> _INPUT DATA_:
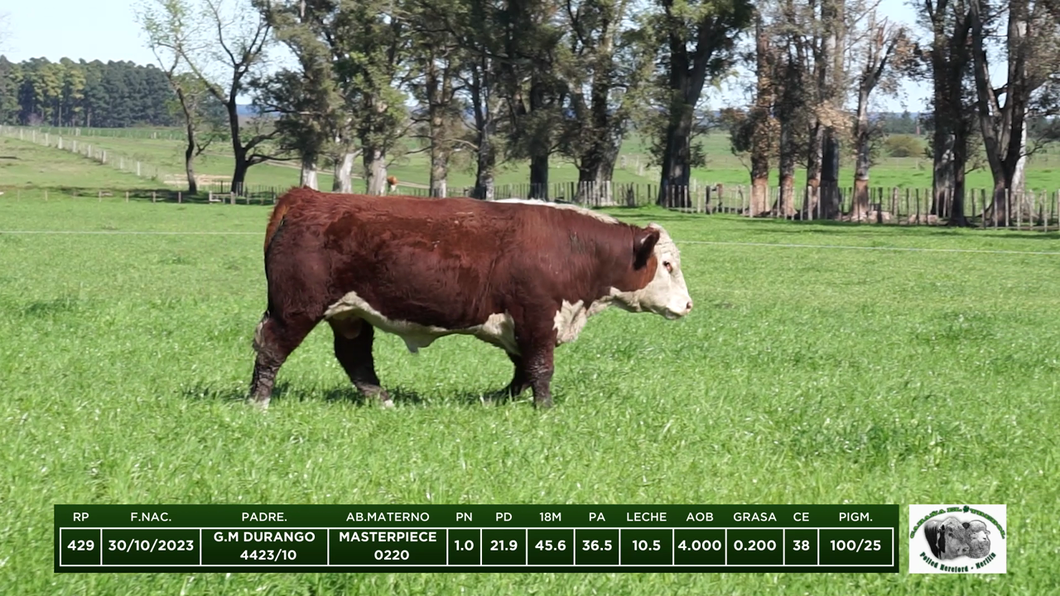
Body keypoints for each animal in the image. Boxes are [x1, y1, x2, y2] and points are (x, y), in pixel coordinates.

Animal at [248, 188, 693, 409]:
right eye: (668, 264)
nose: (688, 305)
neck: (573, 248)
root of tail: (308, 196)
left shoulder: (519, 327)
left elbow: (522, 372)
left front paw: (495, 399)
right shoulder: (537, 318)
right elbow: (541, 369)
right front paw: (545, 410)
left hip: (349, 314)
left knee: (355, 358)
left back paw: (383, 400)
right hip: (295, 308)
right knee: (271, 346)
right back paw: (258, 402)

> _TASK INSTRUCTIONS_:
Output each record above exactly; omit the images.

> _REPLY TO THE EXERCISE_:
Body keypoints for each animal in the image. Boxes are [x1, y1, x2, y2] and points are (x, y), in pixel coordinates.

Animal at [248, 188, 693, 409]:
right eye: (668, 264)
nose: (688, 305)
neck: (573, 248)
root of tail: (308, 196)
left shoulder: (519, 327)
left elbow: (522, 372)
left front paw: (495, 399)
right shoulder: (537, 318)
right elbow: (541, 369)
right front paw: (545, 410)
left hip: (349, 314)
left knee: (355, 358)
left back paw: (383, 400)
right hip: (295, 308)
right knee: (271, 346)
right back paw: (258, 402)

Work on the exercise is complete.